Work order:
Would you please give every entry again exactly, without the pictures?

Data excerpts:
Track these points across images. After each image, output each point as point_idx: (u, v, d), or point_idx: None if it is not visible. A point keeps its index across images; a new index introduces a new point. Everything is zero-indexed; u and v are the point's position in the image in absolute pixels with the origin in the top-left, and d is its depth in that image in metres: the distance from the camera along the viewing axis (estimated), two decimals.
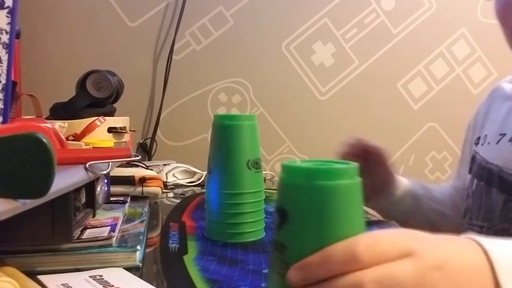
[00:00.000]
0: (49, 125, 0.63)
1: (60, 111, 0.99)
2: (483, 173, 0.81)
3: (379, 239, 0.36)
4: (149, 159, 1.50)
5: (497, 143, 0.80)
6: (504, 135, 0.80)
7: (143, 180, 0.92)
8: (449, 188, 0.99)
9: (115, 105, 1.10)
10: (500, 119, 0.83)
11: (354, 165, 0.37)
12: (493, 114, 0.87)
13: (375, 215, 0.95)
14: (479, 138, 0.87)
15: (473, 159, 0.86)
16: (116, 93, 1.07)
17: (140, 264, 0.56)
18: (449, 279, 0.35)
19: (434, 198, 0.96)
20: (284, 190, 0.37)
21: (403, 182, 0.93)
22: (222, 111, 1.57)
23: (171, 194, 1.08)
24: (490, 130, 0.84)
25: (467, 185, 0.86)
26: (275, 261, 0.37)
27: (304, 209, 0.35)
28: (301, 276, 0.35)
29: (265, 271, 0.54)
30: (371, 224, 0.81)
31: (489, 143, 0.83)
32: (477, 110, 0.94)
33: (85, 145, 0.76)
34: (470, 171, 0.86)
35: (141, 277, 0.52)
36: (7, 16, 0.52)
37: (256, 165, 0.68)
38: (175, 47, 1.53)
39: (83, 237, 0.57)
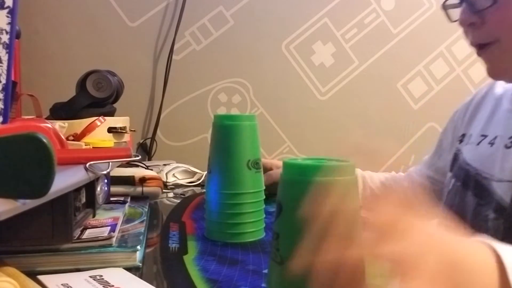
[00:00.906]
0: (49, 125, 0.63)
1: (60, 111, 0.99)
2: (461, 174, 0.81)
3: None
4: (149, 159, 1.50)
5: (478, 144, 0.80)
6: (485, 136, 0.80)
7: (143, 180, 0.92)
8: (402, 177, 0.99)
9: (115, 105, 1.10)
10: (484, 119, 0.83)
11: (347, 163, 0.38)
12: (481, 112, 0.86)
13: None
14: (464, 135, 0.87)
15: (455, 157, 0.85)
16: (116, 93, 1.07)
17: (140, 264, 0.56)
18: (444, 264, 0.35)
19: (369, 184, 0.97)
20: (280, 184, 0.41)
21: None
22: (222, 111, 1.57)
23: (171, 194, 1.08)
24: (475, 129, 0.84)
25: (446, 183, 0.85)
26: (272, 248, 0.40)
27: (292, 201, 0.39)
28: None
29: (265, 271, 0.54)
30: None
31: (471, 143, 0.82)
32: (471, 99, 0.92)
33: (85, 145, 0.77)
34: (451, 169, 0.86)
35: (141, 277, 0.52)
36: (7, 16, 0.52)
37: (256, 165, 0.68)
38: (175, 47, 1.53)
39: (83, 237, 0.57)
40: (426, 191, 0.88)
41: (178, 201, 0.98)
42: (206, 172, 0.77)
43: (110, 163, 0.64)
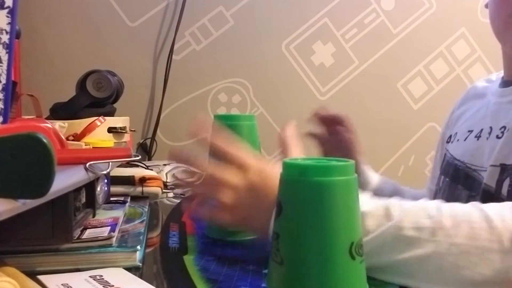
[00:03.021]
0: (49, 125, 0.63)
1: (60, 111, 0.99)
2: (449, 169, 0.83)
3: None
4: (149, 159, 1.50)
5: (465, 140, 0.82)
6: (471, 131, 0.81)
7: (143, 180, 0.92)
8: (422, 192, 1.00)
9: (115, 105, 1.10)
10: (470, 117, 0.85)
11: (347, 163, 0.38)
12: (465, 113, 0.89)
13: None
14: (450, 136, 0.89)
15: (443, 157, 0.88)
16: (116, 93, 1.07)
17: (140, 264, 0.56)
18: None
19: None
20: (280, 184, 0.41)
21: (373, 179, 0.94)
22: (222, 111, 1.57)
23: (171, 194, 1.08)
24: (460, 128, 0.86)
25: (436, 183, 0.88)
26: (272, 249, 0.40)
27: (292, 201, 0.39)
28: None
29: (265, 271, 0.54)
30: None
31: (458, 140, 0.85)
32: (452, 109, 0.95)
33: (85, 145, 0.77)
34: (440, 169, 0.88)
35: (141, 277, 0.52)
36: (7, 16, 0.52)
37: None
38: (175, 47, 1.52)
39: (83, 237, 0.57)
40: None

Output:
Track these points across images. After each image, output each point as point_idx: (u, v, d), or point_idx: None if it is not visible. A point keeps its index across images; a new index introduces a new point. Everything is zero-indexed; u and v are the point's position in the image in absolute pixels with the origin in the top-left, and d is its depth in that image in metres: the distance from the camera along the viewing axis (estimated), two decimals.
[00:00.000]
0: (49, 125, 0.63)
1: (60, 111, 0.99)
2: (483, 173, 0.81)
3: (379, 239, 0.36)
4: (149, 159, 1.50)
5: (497, 143, 0.80)
6: (504, 135, 0.80)
7: (143, 180, 0.92)
8: (449, 188, 0.99)
9: (115, 105, 1.10)
10: (500, 119, 0.83)
11: (354, 165, 0.37)
12: (493, 114, 0.87)
13: (375, 215, 0.95)
14: (479, 138, 0.87)
15: (473, 159, 0.86)
16: (116, 93, 1.07)
17: (140, 264, 0.56)
18: (449, 279, 0.35)
19: (434, 198, 0.96)
20: (284, 190, 0.37)
21: (403, 182, 0.93)
22: (222, 111, 1.57)
23: (171, 194, 1.08)
24: (490, 130, 0.84)
25: (467, 185, 0.86)
26: (275, 261, 0.37)
27: (304, 209, 0.35)
28: (301, 276, 0.35)
29: (265, 271, 0.54)
30: (371, 224, 0.81)
31: (489, 143, 0.83)
32: (477, 110, 0.94)
33: (85, 145, 0.76)
34: (470, 171, 0.86)
35: (141, 277, 0.52)
36: (7, 16, 0.52)
37: (256, 165, 0.68)
38: (175, 47, 1.53)
39: (83, 237, 0.57)
[00:00.906]
0: (49, 125, 0.63)
1: (60, 111, 0.99)
2: (461, 174, 0.81)
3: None
4: (149, 159, 1.50)
5: (478, 144, 0.80)
6: (485, 136, 0.80)
7: (143, 180, 0.92)
8: (402, 177, 0.99)
9: (115, 105, 1.10)
10: (484, 119, 0.83)
11: (347, 163, 0.38)
12: (481, 112, 0.86)
13: None
14: (464, 135, 0.87)
15: (455, 157, 0.85)
16: (116, 93, 1.07)
17: (140, 264, 0.56)
18: (444, 264, 0.35)
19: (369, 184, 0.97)
20: (280, 184, 0.41)
21: None
22: (222, 111, 1.57)
23: (171, 194, 1.08)
24: (475, 129, 0.84)
25: (446, 183, 0.85)
26: (272, 248, 0.40)
27: (292, 201, 0.39)
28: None
29: (265, 271, 0.54)
30: None
31: (471, 143, 0.82)
32: (471, 99, 0.92)
33: (85, 145, 0.77)
34: (451, 169, 0.86)
35: (141, 277, 0.52)
36: (7, 16, 0.52)
37: (256, 165, 0.68)
38: (175, 47, 1.53)
39: (83, 237, 0.57)
40: (426, 191, 0.88)
41: (178, 201, 0.98)
42: (206, 172, 0.77)
43: (110, 163, 0.64)
[00:03.021]
0: (49, 125, 0.63)
1: (60, 111, 0.99)
2: (449, 169, 0.83)
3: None
4: (149, 159, 1.50)
5: (465, 140, 0.82)
6: (471, 131, 0.81)
7: (143, 180, 0.92)
8: (422, 192, 1.00)
9: (115, 105, 1.10)
10: (470, 117, 0.85)
11: (347, 163, 0.38)
12: (465, 113, 0.89)
13: None
14: (450, 136, 0.89)
15: (443, 157, 0.88)
16: (116, 93, 1.07)
17: (140, 264, 0.56)
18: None
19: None
20: (280, 184, 0.41)
21: (373, 179, 0.94)
22: (222, 111, 1.57)
23: (171, 194, 1.08)
24: (460, 128, 0.86)
25: (436, 183, 0.88)
26: (272, 249, 0.40)
27: (292, 201, 0.39)
28: None
29: (265, 271, 0.54)
30: None
31: (458, 140, 0.85)
32: (452, 109, 0.95)
33: (85, 145, 0.77)
34: (440, 169, 0.88)
35: (141, 277, 0.52)
36: (7, 16, 0.52)
37: None
38: (175, 47, 1.52)
39: (83, 237, 0.57)
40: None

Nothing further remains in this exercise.